Barbie is Not Born, Barbie is Made: Femininities Derived Through Postmodern Consumption


Creative Commons License

Mustafa S. N., Öztürk B.

Proceedings of the 16th Annual Conference of Global Communication Association, 2024, Marmara University, Istanbul, Türkiye: “Future(s) of Communication: Promises and Predicaments”, MUSTAFA SÜHEYLA NİL, ASLAN ALAATTİN, AKTAŞ SAFA GÖRKEM, GÖKTEPE ATAKAN, Editör, Kriter Yayınevi, İstanbul, ss.263-288, 2024

  • Yayın Türü: Kitapta Bölüm / Mesleki Kitap
  • Basım Tarihi: 2024
  • Yayınevi: Kriter Yayınevi
  • Basıldığı Şehir: İstanbul
  • Sayfa Sayıları: ss.263-288
  • Editörler: MUSTAFA SÜHEYLA NİL, ASLAN ALAATTİN, AKTAŞ SAFA GÖRKEM, GÖKTEPE ATAKAN, Editör
  • Açık Arşiv Koleksiyonu: AVESİS Açık Erişim Koleksiyonu
  • Marmara Üniversitesi Adresli: Evet

Özet

After the release of the Barbie movie simultaneously worldwide in 2023, the Barbie brand and consequently the "ideal" of femininity associated with Barbie became widespread globally and in Turkey, particularly through social media platforms, fostering a postmodern consumer culture.

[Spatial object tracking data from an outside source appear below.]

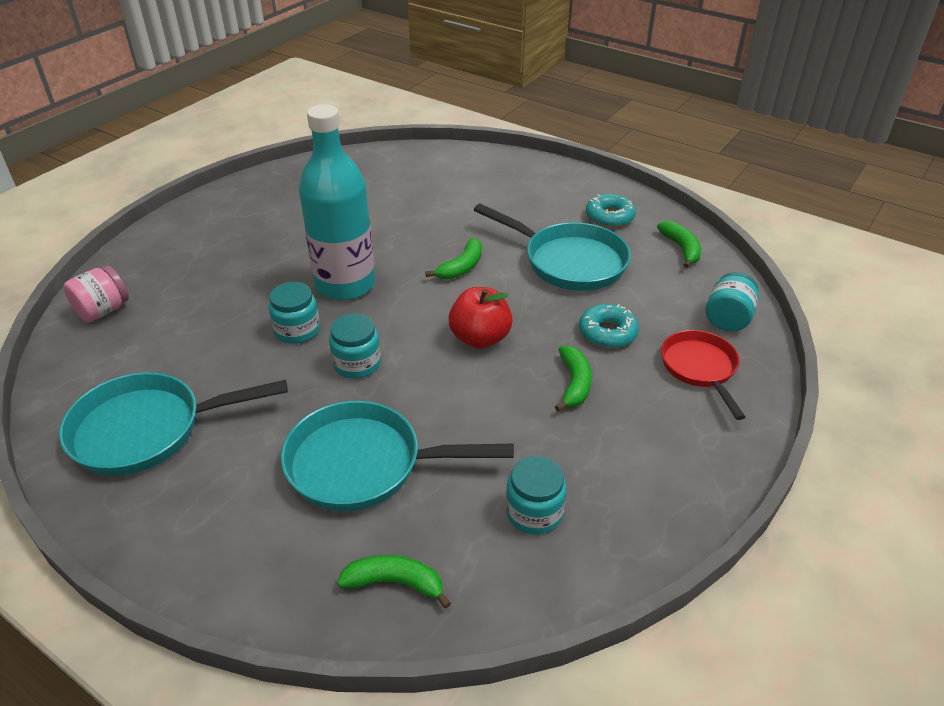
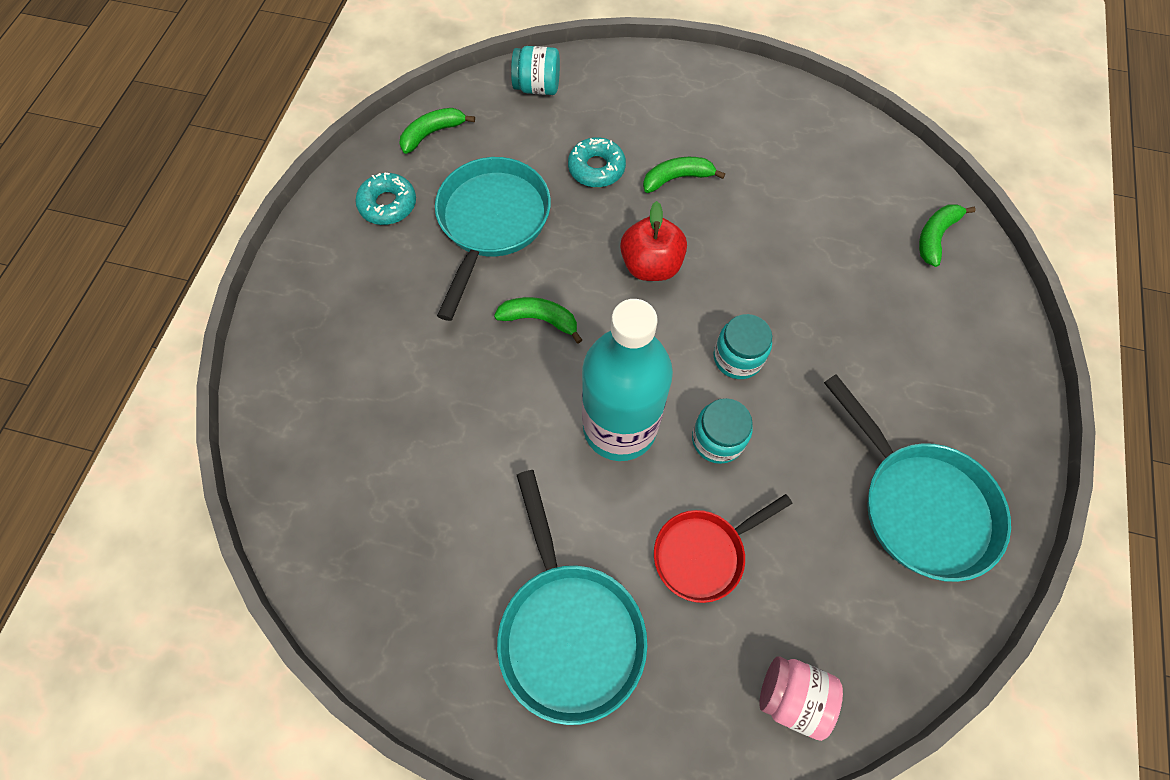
camera: 110 degrees left, 25 degrees up
(363, 464) = (849, 300): turquoise pan -> turquoise pan (569, 630)
(395, 583) = (935, 236): green banana -> green banana turned 45 degrees clockwise
(534, 512) = (826, 173): turquoise jar -> none
(700, 368) = (615, 98): red pan -> red pan (703, 553)

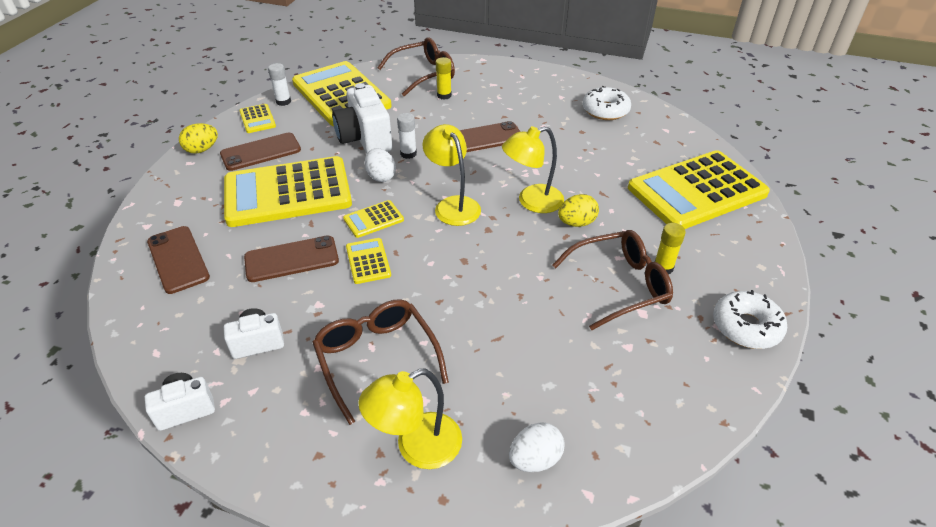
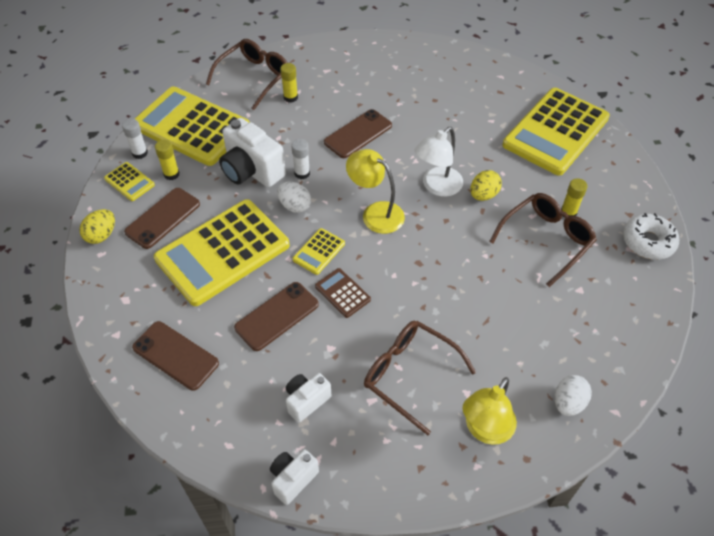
camera: 25 degrees left, 10 degrees up
(295, 123) = (171, 174): none -> yellow glue stick
(368, 261) = (342, 293): yellow calculator -> brown calculator
(532, 202) = (437, 187): yellow lamp -> white lamp
(605, 110) = (441, 70): white donut -> none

This study conducts a descriptive analysis of Barbie-themed posts made by female users on Instagram which is one of the significant social media platforms, to examine the femininities or discourses of femininity derived through Barbie consumer culture. It is argued that the new generation Barbie character, defined within a postfeminist and neoliberal discourse, becomes a part of our reality as a simulacrum performed by real women. Thus, a postmodern femininity identity in which the boundaries of reality are blurred is shown to society with every Barbie post while local or various excluded femininities can both make themselves visible and exist through this simulacrum, on the condition of being like Barbie. Instagram has become a kind of “spectacle” where all kinds of consumption are exhibited, as postmodernist thinkers imagine. It is analyzed that individuals both relate themselves to a hyperreal female identity and also emphasize their subjectivities by referencing to their different or excluded femininities.